蘇梨斜了白輕風一眼:“莫聞言能做好飯嗎?不能把好好的肉做白瞎了吧?”
白輕風堆笑:“他祖上廚子出身,做飯好吃著呢。”
蘇梨點了點頭:“那行,那你們這邊的事兒我就不管了,我得去忙了。”
白輕風:“行,你,你忙去吧,那,那啥,以后我們給啥吃啥,我們都不見外了,咱,咱都自己人……”
“誰是你的自己人?”宋遲歸冷著一張臉破門而入,他打眼一看除了蘇梨全是男人:“天天往男人堆兒里湊,這不知道的以為你多缺男人呢。”
可惡!男女有別都不知道嗎?
他幾次三番的說想和她好好過日子,他誠意都這么足了,結果她居然和一堆男人打成一片。
這算怎么回事?這能算是清白嗎?
尤百里眉頭緊擰:“這他娘的這誰啊?”
“這就是我和你們說的搶功的那個!”白輕風心里的記恨勁還沒過呢:“他還說我是乞丐!”

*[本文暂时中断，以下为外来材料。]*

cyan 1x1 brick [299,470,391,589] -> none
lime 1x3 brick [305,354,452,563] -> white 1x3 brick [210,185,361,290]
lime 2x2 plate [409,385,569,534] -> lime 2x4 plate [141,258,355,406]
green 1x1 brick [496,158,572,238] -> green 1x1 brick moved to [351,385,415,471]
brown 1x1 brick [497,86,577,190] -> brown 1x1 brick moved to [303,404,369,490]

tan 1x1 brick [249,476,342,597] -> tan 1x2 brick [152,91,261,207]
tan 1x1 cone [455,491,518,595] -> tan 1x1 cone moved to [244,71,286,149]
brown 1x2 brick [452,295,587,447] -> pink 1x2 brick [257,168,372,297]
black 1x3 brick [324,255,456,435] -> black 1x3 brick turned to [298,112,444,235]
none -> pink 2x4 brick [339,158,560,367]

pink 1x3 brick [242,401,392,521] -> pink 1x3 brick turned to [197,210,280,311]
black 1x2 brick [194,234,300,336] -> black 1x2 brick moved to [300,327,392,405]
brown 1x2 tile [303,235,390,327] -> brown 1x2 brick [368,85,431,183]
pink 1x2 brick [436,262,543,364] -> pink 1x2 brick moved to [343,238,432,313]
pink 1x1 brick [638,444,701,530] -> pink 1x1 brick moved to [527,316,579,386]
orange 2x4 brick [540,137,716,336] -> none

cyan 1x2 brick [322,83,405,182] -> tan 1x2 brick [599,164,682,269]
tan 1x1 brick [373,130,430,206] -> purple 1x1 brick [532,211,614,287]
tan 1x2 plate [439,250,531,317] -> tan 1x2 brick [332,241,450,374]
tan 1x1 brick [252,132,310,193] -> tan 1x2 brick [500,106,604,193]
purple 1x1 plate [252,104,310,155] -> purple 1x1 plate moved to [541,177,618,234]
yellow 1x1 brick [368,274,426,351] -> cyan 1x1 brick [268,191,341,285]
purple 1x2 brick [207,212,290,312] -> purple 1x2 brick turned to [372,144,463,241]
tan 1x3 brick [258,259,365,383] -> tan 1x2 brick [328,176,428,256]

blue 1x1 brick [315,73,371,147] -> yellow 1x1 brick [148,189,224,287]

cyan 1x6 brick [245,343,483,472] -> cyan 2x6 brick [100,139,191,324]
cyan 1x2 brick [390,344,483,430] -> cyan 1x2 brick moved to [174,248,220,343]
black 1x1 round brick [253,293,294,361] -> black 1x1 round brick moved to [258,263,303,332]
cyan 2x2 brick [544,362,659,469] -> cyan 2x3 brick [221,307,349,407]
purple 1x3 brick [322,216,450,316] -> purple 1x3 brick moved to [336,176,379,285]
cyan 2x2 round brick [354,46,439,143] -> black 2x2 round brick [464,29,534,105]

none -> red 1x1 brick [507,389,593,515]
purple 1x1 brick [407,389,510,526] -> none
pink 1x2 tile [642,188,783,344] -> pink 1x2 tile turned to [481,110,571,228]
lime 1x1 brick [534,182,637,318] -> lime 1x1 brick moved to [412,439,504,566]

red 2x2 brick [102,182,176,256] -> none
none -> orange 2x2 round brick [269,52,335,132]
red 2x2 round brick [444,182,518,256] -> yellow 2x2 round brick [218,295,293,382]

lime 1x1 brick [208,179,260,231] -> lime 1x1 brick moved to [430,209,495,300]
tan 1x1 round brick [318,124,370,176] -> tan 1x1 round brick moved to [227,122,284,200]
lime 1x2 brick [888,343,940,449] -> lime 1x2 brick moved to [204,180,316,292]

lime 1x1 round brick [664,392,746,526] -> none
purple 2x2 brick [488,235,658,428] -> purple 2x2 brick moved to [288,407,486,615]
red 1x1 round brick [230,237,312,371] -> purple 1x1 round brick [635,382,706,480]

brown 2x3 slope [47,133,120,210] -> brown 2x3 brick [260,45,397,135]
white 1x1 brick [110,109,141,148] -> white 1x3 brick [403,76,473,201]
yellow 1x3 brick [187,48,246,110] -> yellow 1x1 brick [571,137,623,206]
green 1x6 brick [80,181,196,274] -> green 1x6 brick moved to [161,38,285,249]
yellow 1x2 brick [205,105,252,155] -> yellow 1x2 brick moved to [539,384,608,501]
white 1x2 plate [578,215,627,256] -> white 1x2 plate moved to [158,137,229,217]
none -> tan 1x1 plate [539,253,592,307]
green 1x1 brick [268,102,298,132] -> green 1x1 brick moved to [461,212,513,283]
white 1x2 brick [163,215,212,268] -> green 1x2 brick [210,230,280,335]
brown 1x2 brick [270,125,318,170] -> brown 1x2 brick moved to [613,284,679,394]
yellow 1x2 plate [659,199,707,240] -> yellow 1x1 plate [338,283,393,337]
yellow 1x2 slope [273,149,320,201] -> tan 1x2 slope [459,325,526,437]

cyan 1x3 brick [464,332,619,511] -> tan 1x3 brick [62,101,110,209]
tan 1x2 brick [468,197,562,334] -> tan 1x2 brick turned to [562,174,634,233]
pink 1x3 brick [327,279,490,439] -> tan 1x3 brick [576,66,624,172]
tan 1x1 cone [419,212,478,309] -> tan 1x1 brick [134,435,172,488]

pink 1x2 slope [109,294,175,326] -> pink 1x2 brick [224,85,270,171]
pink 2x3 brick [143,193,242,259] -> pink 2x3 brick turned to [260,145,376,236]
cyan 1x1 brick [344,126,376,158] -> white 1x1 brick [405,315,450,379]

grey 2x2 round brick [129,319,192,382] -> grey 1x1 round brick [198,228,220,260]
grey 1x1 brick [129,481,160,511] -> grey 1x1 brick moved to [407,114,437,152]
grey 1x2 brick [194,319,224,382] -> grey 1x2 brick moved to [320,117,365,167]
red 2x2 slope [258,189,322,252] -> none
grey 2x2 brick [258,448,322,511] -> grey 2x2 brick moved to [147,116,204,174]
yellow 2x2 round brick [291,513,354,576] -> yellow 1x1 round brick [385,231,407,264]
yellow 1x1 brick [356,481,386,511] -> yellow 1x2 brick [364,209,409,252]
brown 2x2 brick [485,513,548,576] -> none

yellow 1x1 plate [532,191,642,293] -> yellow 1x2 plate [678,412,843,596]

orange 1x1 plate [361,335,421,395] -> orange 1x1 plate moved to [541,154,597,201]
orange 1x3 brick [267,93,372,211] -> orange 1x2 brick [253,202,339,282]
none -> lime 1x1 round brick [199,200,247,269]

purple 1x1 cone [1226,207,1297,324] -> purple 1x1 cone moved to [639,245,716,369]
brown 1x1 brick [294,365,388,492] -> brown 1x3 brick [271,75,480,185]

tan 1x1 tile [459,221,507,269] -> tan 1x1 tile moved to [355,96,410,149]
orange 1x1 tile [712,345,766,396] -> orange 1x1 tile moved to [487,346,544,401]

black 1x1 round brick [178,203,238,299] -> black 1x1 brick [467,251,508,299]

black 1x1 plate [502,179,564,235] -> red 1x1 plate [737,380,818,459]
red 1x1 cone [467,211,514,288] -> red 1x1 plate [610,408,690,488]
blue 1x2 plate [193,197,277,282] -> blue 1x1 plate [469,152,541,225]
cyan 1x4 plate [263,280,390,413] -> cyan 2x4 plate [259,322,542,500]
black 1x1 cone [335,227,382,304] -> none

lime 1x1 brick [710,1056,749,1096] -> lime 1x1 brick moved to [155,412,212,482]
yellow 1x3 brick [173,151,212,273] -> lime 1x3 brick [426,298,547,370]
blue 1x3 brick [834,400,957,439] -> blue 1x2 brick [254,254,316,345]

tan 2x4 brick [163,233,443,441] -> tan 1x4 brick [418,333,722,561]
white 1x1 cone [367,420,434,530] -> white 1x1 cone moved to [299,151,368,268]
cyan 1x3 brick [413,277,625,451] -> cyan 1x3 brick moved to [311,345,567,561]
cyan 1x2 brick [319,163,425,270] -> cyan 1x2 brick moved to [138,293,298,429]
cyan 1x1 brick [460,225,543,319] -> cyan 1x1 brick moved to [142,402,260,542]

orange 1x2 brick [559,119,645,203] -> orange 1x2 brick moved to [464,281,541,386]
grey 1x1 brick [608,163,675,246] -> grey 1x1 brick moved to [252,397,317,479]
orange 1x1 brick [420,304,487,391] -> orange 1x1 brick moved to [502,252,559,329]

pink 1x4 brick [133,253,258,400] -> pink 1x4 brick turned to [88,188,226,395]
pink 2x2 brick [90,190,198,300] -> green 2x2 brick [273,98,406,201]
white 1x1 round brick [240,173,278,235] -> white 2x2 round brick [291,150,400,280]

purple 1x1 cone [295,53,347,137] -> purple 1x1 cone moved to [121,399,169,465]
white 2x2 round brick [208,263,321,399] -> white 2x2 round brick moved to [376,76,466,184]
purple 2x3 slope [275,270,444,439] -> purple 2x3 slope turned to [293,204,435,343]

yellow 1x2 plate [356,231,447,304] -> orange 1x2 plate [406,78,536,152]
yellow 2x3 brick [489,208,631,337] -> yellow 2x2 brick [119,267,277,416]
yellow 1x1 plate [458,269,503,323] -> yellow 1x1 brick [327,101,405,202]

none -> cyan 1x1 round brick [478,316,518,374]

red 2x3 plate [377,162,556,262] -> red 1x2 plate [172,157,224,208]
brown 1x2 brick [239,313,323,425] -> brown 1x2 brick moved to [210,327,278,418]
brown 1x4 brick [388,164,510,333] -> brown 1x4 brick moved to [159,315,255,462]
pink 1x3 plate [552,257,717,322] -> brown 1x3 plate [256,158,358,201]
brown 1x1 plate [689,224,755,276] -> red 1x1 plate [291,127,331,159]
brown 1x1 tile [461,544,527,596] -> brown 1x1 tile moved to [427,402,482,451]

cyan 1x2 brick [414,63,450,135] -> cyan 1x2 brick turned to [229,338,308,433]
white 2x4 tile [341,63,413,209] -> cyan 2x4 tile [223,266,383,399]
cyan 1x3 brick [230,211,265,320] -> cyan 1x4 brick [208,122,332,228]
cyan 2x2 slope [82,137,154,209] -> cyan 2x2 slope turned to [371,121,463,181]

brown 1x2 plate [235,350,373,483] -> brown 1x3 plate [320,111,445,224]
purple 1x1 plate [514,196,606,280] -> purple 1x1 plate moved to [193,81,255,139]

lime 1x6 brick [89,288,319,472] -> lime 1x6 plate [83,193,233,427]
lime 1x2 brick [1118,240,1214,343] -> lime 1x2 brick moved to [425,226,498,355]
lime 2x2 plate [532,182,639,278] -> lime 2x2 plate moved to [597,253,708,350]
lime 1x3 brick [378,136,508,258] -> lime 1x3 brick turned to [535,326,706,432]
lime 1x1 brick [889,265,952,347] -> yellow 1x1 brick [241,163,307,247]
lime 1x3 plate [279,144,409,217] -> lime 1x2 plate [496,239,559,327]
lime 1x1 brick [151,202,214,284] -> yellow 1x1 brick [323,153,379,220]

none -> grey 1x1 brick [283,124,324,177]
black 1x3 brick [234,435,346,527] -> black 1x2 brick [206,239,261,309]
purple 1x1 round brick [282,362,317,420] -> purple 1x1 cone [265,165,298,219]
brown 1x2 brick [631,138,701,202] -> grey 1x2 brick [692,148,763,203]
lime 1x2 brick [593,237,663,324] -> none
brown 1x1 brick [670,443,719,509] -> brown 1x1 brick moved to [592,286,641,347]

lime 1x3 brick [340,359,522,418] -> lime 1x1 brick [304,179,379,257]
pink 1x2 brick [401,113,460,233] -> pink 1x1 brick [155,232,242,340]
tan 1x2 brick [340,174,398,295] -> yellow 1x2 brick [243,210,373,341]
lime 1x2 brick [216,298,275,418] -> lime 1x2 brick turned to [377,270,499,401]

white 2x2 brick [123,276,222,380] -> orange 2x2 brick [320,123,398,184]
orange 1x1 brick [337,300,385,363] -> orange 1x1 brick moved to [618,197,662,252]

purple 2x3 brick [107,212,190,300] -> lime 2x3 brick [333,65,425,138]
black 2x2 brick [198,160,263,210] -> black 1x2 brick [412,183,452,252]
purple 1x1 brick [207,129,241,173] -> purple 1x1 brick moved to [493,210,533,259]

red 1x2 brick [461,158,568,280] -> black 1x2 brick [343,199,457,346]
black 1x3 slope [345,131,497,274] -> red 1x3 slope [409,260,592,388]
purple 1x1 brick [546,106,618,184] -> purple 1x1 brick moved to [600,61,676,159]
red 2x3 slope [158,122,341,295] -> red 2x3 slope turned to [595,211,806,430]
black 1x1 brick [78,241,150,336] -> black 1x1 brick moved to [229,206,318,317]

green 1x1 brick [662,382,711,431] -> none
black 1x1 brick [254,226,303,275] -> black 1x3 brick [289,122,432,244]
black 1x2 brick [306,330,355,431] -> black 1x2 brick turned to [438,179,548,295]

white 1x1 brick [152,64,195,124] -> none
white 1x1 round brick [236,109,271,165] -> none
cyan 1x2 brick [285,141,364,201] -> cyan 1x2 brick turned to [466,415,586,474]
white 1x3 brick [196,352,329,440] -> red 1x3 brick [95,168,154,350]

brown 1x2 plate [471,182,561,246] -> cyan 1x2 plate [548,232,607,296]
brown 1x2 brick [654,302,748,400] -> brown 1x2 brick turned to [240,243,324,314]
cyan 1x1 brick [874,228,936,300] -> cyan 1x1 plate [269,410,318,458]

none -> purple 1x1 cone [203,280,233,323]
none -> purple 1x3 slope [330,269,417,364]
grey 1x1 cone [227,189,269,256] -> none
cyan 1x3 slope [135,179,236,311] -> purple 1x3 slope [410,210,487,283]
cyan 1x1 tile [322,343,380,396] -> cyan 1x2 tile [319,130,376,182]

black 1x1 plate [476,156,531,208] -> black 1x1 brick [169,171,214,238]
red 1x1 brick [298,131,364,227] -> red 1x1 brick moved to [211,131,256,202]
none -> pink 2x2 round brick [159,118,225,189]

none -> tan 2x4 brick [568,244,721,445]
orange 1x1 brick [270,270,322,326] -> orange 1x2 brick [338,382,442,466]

尤百里:“說來也怪,這無冤無仇的我怎么看見他就不煩別人呢?”
魯移贊同點頭:“我也有這種感覺,心里悶悶的。”
許問:“是啊,原來還真有無緣無故的恨啊。”
宋遲歸俊臉繃了繃緊:“蘇梨你現(xiàn)在跟我走,我就當什么都沒發(fā)生過。”
白輕風一臉怒容:“你他娘的說話客氣點,再說了,什么叫當什么都沒發(fā)生啊?你覺得我們發(fā)生了點啥啊?”
宋遲歸睥睨的看著白輕風:“別說話!不然別怪我對你不客氣!”
“你他娘的你還要不客氣……”白輕風火蹭的一下就竄頭頂上了:“兄弟們上!給我打他!”
一般來說,白輕風他們是不會同時出手打一個人的,因為他們都是頂尖高手,群毆的話會很跌份。
可現(xiàn)在……他們同時出手了。
宋遲歸的功夫確實不差,一對一的情況下可能會招架一會兒,就算是敗也只是會差個一招半招的。
可此刻他面對的是群起攻之,所以沒幾下就讓人給按在地上了,任憑他怎么掙扎都起不來。
白輕風:“現(xiàn)在知道我們的本事了吧?還敢不敢叫囂了啊?啊?你說話啊!”
宋遲歸是在被按住了之后才發(fā)現(xiàn)了宋遲允的存在。
白輕風:“呦,眼睛不瞎了啊,看見自己親弟弟了啊,你就說你這人得多招人煩吧,挨打都沒人拉。”